== To-do item ==
Render every item below as one numbered list with a separate entry for each line, leaving out the blank lines. Omit the pictures from the list.

━━━━

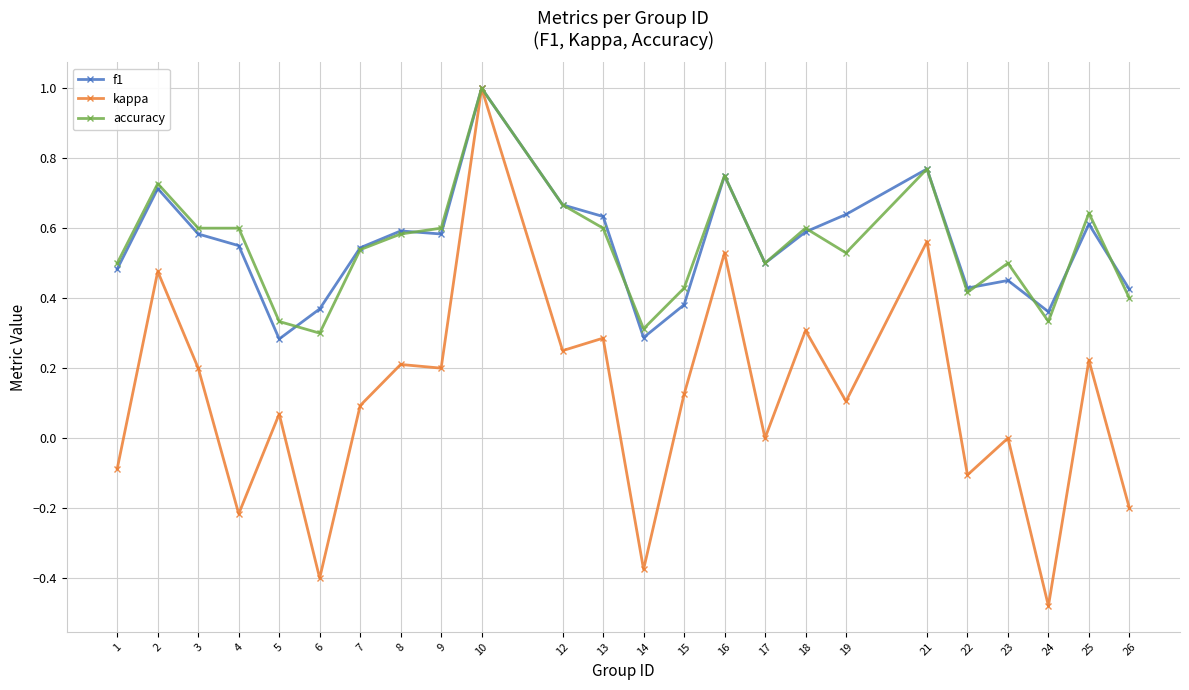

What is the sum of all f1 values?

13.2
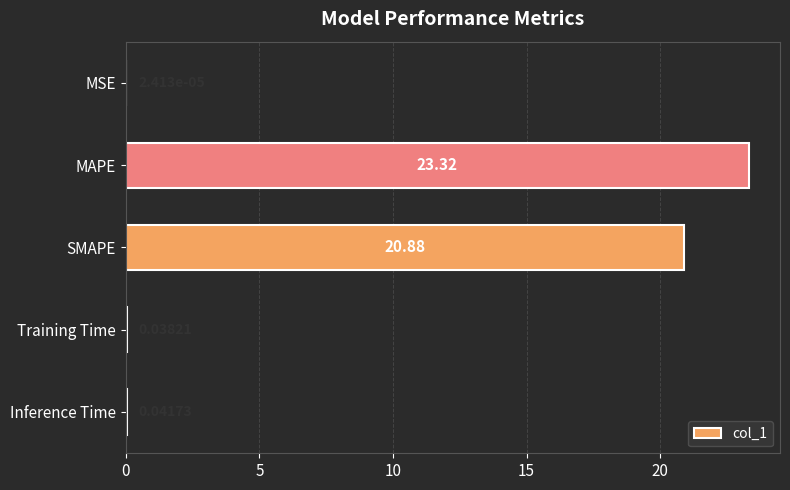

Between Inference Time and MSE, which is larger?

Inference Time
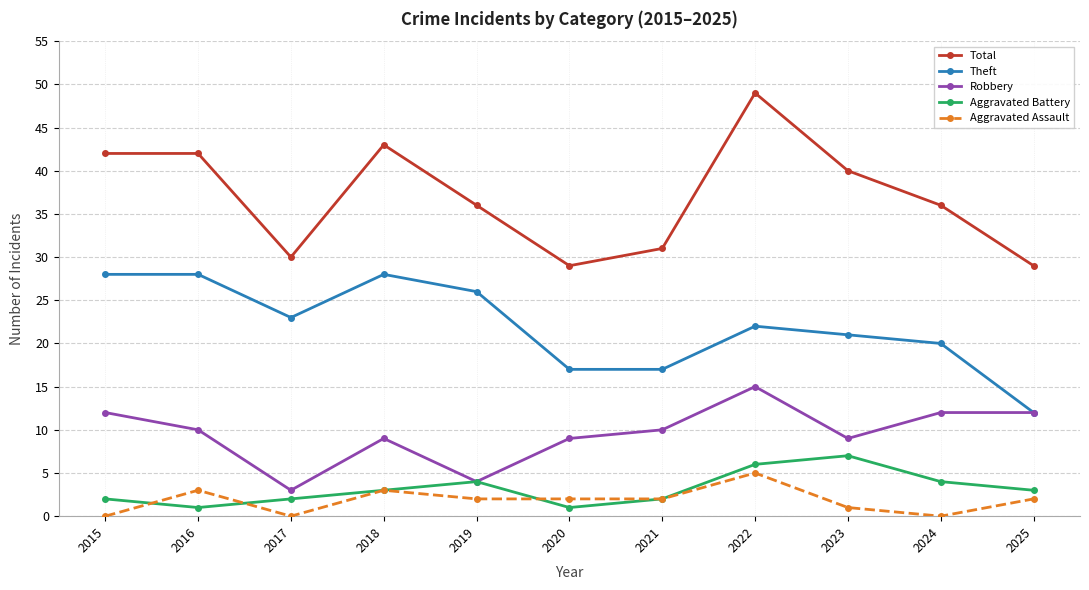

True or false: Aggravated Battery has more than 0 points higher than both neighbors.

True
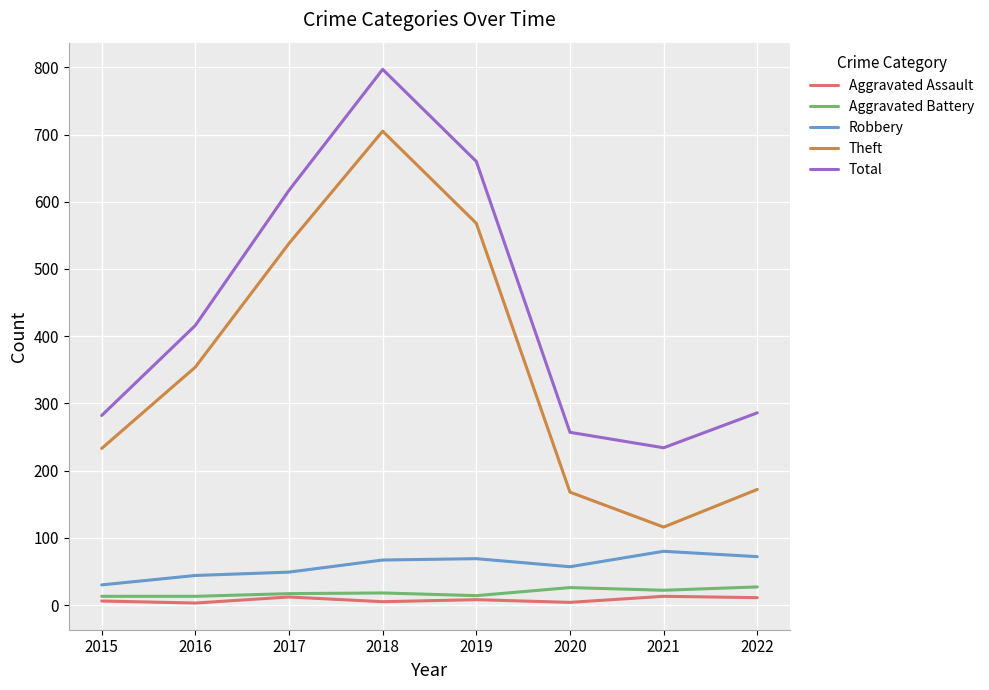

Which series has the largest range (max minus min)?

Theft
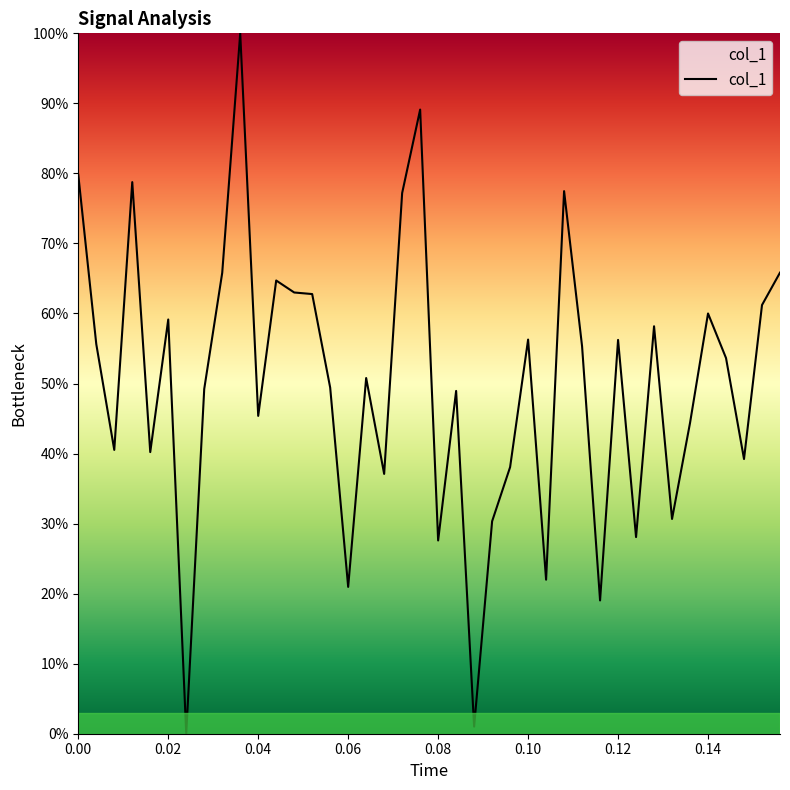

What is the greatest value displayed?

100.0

━━━━

== Problem solution ==
1. What is the sum of all f1 values?
2. 13.2
3. Between Inference Time and MSE, which is larger?
4. Inference Time
5. True or false: Aggravated Battery has more than 0 points higher than both neighbors.
6. True
7. Which series has the largest range (max minus min)?
8. Theft
9. What is the greatest value displayed?
10. 100.0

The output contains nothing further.